En aquella época, como supongo que sigue pasando, los boliches explotaban de pronto, sin preguntarnos a nosotros, los pueblerinos, si era eso lo que esperábamos con paciencia durante el año, cuando dejábamos currículums de una hoja en los restaurantes de pescado frito, o con suerte en la heladería de la calle principal, donde maniobrábamos la espátula para hacer helados con copete, como se usaba antiguamente, antes de que llegaran las cucharas redondas. Helados con copete, menudo arte. Colocar una base firme, mejor si era un gusto de crema primero, que es más consistente, luego extender otro poco de helado por el borde del tacho congelado y levantarlo con un movimiento preciso con la espátula, redondo, para sobreponerlo a la base existente, y terminar dándole una vueltita primorosa, que el viento derretía apenas el cliente salía al exterior.
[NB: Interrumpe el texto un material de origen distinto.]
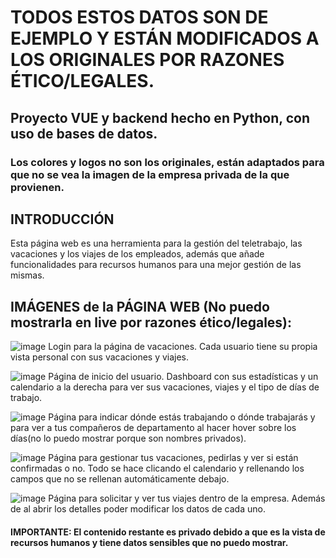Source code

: # TODOS ESTOS DATOS SON DE EJEMPLO Y ESTÁN MODIFICADOS A LOS ORIGINALES POR RAZONES ÉTICO/LEGALES.

## Proyecto VUE y backend hecho en Python, con uso de bases de datos.
### Los colores y logos no son los originales, están adaptados para que no se vea la imagen de la empresa privada de la que provienen.

## INTRODUCCIÓN

Esta página web es una herramienta para la gestión del teletrabajo, las vacaciones y los viajes de los empleados, además que añade funcionalidades para recursos humanos para una mejor gestión de las mismas.


## IMÁGENES de la PÁGINA WEB (No puedo mostrarla en live por razones ético/legales):

![image](https://github.com/user-attachments/assets/72d80c18-23e4-4e56-b217-09dc1e3ddeff)
Login para la página de vacaciones. Cada usuario tiene su propia vista personal con sus vacaciones y viajes.

![image](https://github.com/user-attachments/assets/0f7ab095-b496-4356-b4fa-b5a9e2bb1a2e)
Página de inicio del usuario. Dashboard con sus estadísticas y un calendario a la derecha para ver sus vacaciones, viajes y el tipo de días de trabajo.

![image](https://github.com/user-attachments/assets/20962ec9-394f-40a2-a8d3-53ca0f74e817)
Página para indicar dónde estás trabajando o dónde trabajarás y para ver a tus compañeros de departamento al hacer hover sobre los días(no lo puedo mostrar porque son nombres privados).

![image](https://github.com/user-attachments/assets/545acd83-ad34-44ca-9076-e94961b5856d)
Página para gestionar tus vacaciones, pedirlas y ver si están confirmadas o no. Todo se hace clicando el calendario y rellenando los campos que no se rellenan automáticamente debajo.

![image](https://github.com/user-attachments/assets/1337b5e1-737d-4aa1-8146-aca56d2d70de)
Página para solicitar y ver tus viajes dentro de la empresa. Además de al abrir los detalles poder modificar los datos de cada uno.

#### IMPORTANTE: El contenido restante es privado debido a que es la vista de recursos humanos y tiene datos sensibles que no puedo mostrar.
Costumbre de nosotros los pueblerinos es la de mirar al turista con una mezcla de resentimiento y fascinación, inalcanzables en las noches de cenas afuera, el dinero extendido a los hijos para salir a dar vueltas por la avenida, clases de surf, tardes y tardes en la playa, autos nuevos prestados para ir a bailar y volver zigzagueando por la ruta, todo mientras nos correspondía hacer helados con copete, sudando en veranos que eran una ficción en las playas del pueblo, quiero decir balneario, playas a las que llegábamos de tardecita, para nunca aplaudir la puesta de sol (eso es de foráneo, se decía), comer bizcochos y pasarse un cigarro de boca en boca. Pero los turistas tenían más estilo en todo. Y lo siguen teniendo. Habría que rendirse de una vez a la evidencia de que el balneario no es nuestro, a pesar de los continuos esfuerzos por defender el espacio perdido. Perdemos la playa, la calle, los comercios, el silencio, el tiempo, la almohada... Es que hasta nuestras casas se nos van de las manos. Alquilamos y nos vamos al cubículo del fondo, con la paciencia de quien sabe que en marzo volverá la normalidad.
Si en las ficciones el balneario favorece el aletargamiento y la modorra, la realidad del pueblo que subyace rompe cualquier tipo de encanto. 2019 vino lluvioso. Cunden los mosquitos. Hay un verde desmesurado en los jardines. Pasan muchos autos con canoas en el techo, radiantes con el redescubrimiento de la Laguna de Rocha. No sé lo que pasa en la avenida principal, porque es un territorio que se debe evadir. Seguro un pueblerino rasca el fondo de un tacho de helado, pero lo sirve en bochas. Las verdulerías ofrecen, como siempre, lechugas desmayadas y duraznos podridos. Lejos de las postales, allá bajan las aguas servidas rumbo a la Bahía Chica. A veces nos convencemos de algunas cosas, como de que los turistas no son lo que parece. También de que hay imágenes envidiables sólo para la foto, parejas que se aburren al no saber qué hacer con tanto tiempo de licencia, niños que se hartan de la monotonía familiar y piden volver a la ciudad, cuerpos demasiado exhaustos de salitre y sol, alegrías fallutas, perros que se pierden, perros abandonados y perros atropellados. Es cuestión de esperar a marzo nomás. Como todos los años, a esa altura quedaremos sólo los pueblerinos, añorantes del verano de 2020, como ya es costumbre.